Characters have outlandish names like The Aircrash Investigator, The Argonaut, and the chief antagonist, John Brotherhood. Brotherhood runs some kind of run down hotel (The Drome Hotel) for newlyweds, and our protagonist wants to go there for some reason. Here’s an area where These Demented Lands isn’t so flash: in terms of plot and character motivation. Okay, maybe these things seem passe to some, but I still expect them to exist in prose fiction. What plot this novel has is fairly weak, and characters seem to do things simply because it’d be cool. Okay. That was my main reservation about Warner’s novel, but it didn’t stop me from enjoying it.

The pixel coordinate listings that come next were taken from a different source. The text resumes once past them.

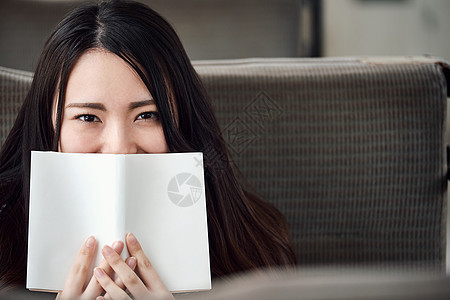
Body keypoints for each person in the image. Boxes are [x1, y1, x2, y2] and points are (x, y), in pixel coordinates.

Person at [0, 0, 297, 298]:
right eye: (87, 117)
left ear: (182, 120)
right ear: (47, 126)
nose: (119, 149)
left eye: (147, 115)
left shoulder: (253, 244)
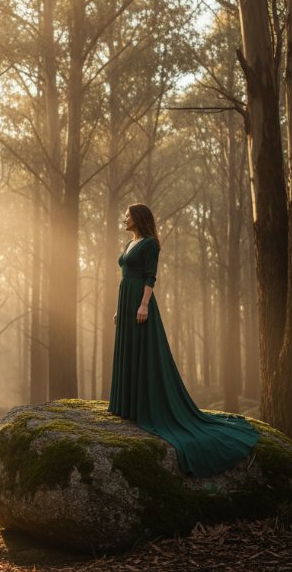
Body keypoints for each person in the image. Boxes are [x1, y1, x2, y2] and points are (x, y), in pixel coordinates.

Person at [108, 203, 259, 477]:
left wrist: (143, 305)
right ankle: (127, 404)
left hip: (139, 303)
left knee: (144, 353)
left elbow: (150, 277)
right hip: (125, 300)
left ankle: (147, 404)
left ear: (139, 218)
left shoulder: (151, 244)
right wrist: (121, 307)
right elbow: (125, 276)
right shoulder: (131, 243)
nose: (124, 218)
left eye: (127, 215)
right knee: (128, 351)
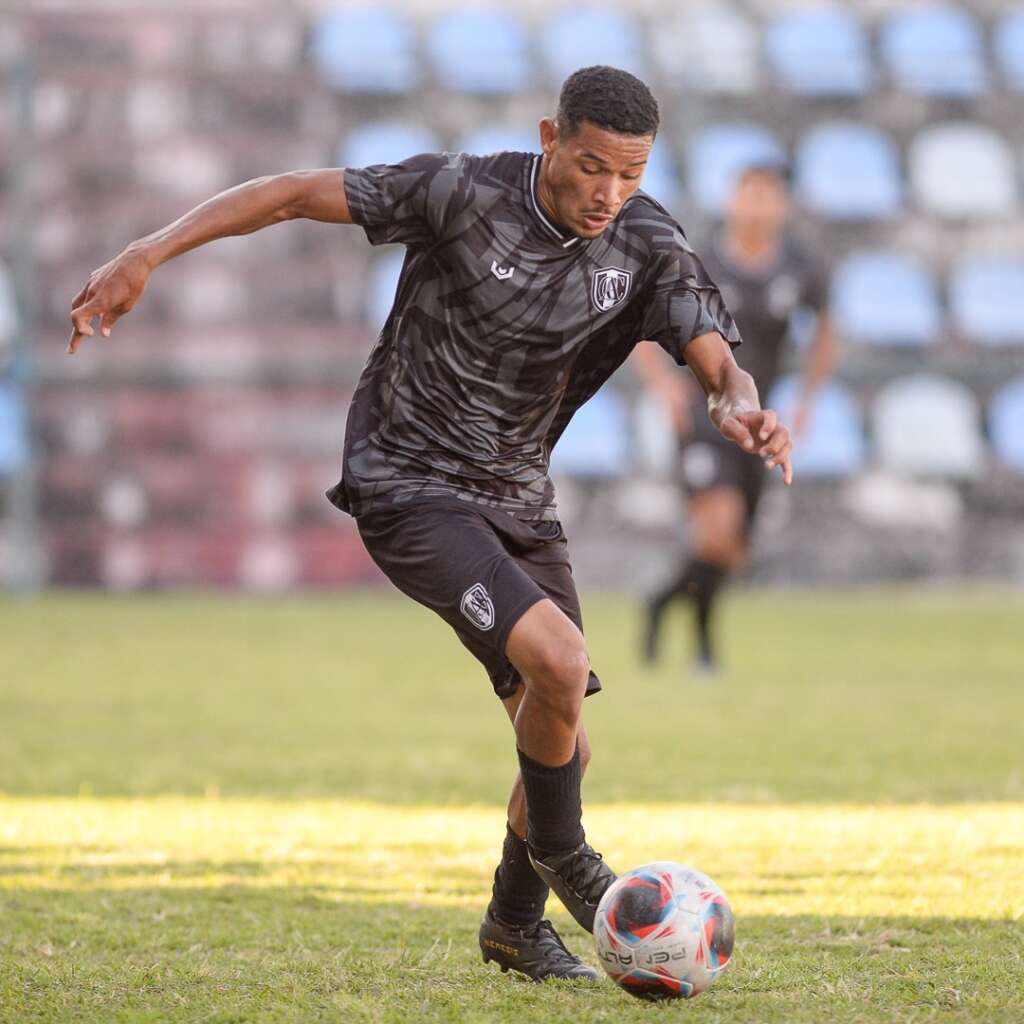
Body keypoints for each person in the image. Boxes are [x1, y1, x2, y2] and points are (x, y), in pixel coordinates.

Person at [68, 67, 793, 982]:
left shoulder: (643, 244)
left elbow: (719, 363)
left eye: (631, 174)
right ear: (548, 137)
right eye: (592, 166)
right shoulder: (461, 193)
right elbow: (290, 195)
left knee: (559, 727)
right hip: (406, 481)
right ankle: (574, 867)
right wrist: (147, 252)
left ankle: (511, 925)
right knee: (560, 665)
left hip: (517, 497)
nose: (609, 193)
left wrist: (740, 407)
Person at [636, 163, 836, 676]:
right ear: (731, 200)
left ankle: (661, 600)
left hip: (760, 420)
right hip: (706, 414)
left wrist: (807, 399)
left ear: (783, 205)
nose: (756, 204)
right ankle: (704, 647)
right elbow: (640, 318)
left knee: (735, 550)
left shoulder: (800, 266)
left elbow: (826, 332)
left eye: (767, 195)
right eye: (747, 193)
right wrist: (663, 387)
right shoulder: (699, 257)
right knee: (717, 534)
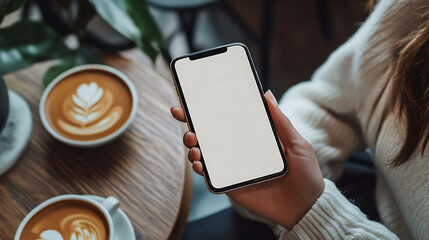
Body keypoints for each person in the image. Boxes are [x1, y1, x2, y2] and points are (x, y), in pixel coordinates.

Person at [170, 0, 429, 238]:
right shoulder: (414, 10)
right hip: (340, 190)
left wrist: (309, 212)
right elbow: (332, 97)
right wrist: (274, 157)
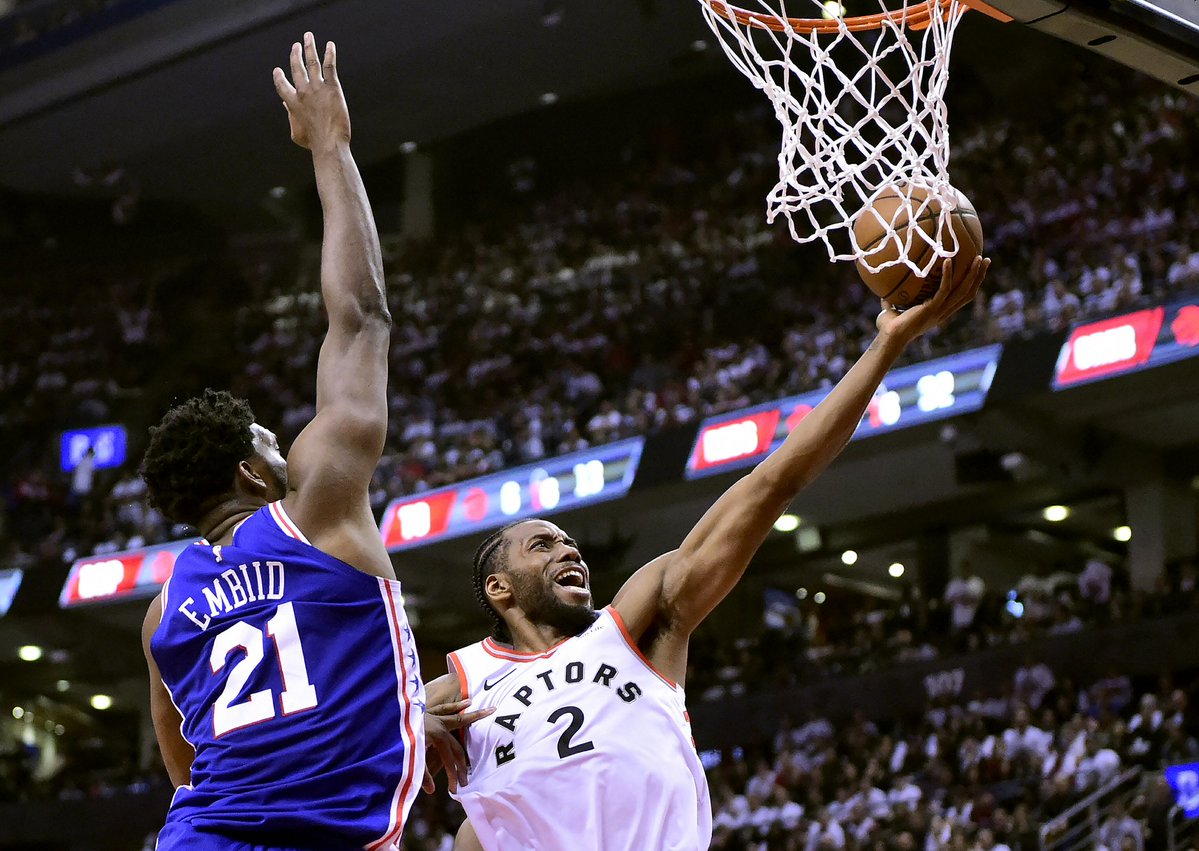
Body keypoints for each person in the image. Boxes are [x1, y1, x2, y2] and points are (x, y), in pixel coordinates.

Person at [426, 257, 989, 850]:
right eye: (542, 545)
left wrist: (886, 346)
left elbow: (771, 484)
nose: (569, 551)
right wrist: (406, 731)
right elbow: (361, 736)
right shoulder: (465, 682)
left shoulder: (637, 624)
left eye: (570, 543)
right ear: (499, 587)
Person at [139, 34, 481, 851]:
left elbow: (188, 765)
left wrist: (395, 711)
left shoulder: (163, 609)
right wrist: (331, 145)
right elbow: (361, 319)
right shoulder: (315, 510)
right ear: (251, 471)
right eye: (269, 438)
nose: (285, 445)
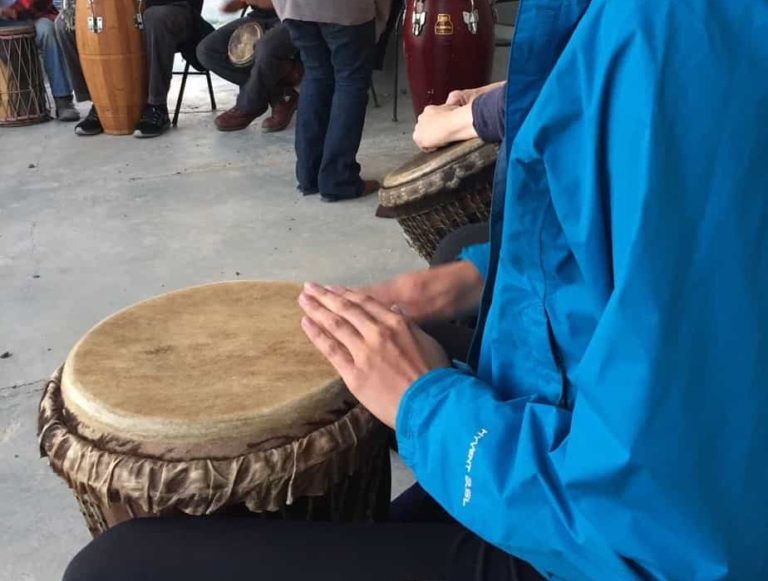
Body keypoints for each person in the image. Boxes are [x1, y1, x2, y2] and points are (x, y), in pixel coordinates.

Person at [61, 0, 768, 579]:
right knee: (452, 259)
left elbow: (661, 529)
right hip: (583, 464)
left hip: (595, 541)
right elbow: (641, 246)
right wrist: (473, 279)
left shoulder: (672, 32)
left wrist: (425, 404)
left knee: (119, 567)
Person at [270, 0, 390, 202]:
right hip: (344, 8)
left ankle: (309, 175)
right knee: (350, 83)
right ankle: (338, 180)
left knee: (316, 75)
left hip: (294, 7)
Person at [54, 0, 213, 137]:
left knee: (155, 17)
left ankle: (157, 106)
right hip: (115, 10)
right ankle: (99, 102)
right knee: (64, 24)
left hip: (172, 8)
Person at [195, 0, 300, 133]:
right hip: (259, 16)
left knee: (265, 49)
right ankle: (281, 91)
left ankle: (249, 105)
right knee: (207, 50)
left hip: (292, 17)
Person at [0, 0, 78, 121]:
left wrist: (16, 9)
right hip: (3, 21)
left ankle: (63, 99)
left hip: (34, 16)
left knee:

The book is split into several sections, and the narration is split between Molvern Callar and The Aircrash Investigator. There are a lot of flyers and various other miscellania scattered through the book too, just to break things up (and, presumably, to look cool – there’s a fair bit of looking cool in this book). There’s also a fair bit of bad feeling between the Investigator and Brotherhood, and it turns out that neither are really who they claim to be. The Aircrash Investigator is looking into a crash that killed a couple of people on the island ten years ago. He’s also after a propellor (later he is forced to carry it on his back, much like Jesus Christ). Trying to explain the plot really does me no good here. There’s a memorable scene in which hot chilli con carne is thrown around everywhere. I think what I am trying to say here is that These Demented Lands is somewhat less than the sum of its parts, that it doesn’t really add up to anything.

But what amazing parts this book has! I liked one passages so much that I thought I’d quote it here:

“Gibbon had been delighted to find an economical way to get a lick of something waterproof to douse the boards. He’d been too mean to buy paint: when the biscuit bakery at Far Places had gone bust, Gibbon had taken away gallons of raspberry food-colouring from the auction. To his amazement, the stuff was completely waterproof; the lower sections of the outhouse were soon crucially pink: raspberry pink. As a paint it proved strudy enough but the outhouse’s downfall came when Gibbon’s cattle strayed from the fields into the yard and began licking the walls. Not only did they remove all the colouring up to five feet round the structure, the constant licking and pushing of the cattle wrecked sections of the walls and Gibbon had to fence off the outhouse to keep it from destruction.” (p 94-5)

The book was worth me reading for that passage alone, which had me laughing out loud. That doesn’t happen very often. This book manages to be literary, challenging, humorous and engaging. But ultimately, like a drug experience, it’s ephemeral. I’ll be looking out for other books by Alan Warner all the same.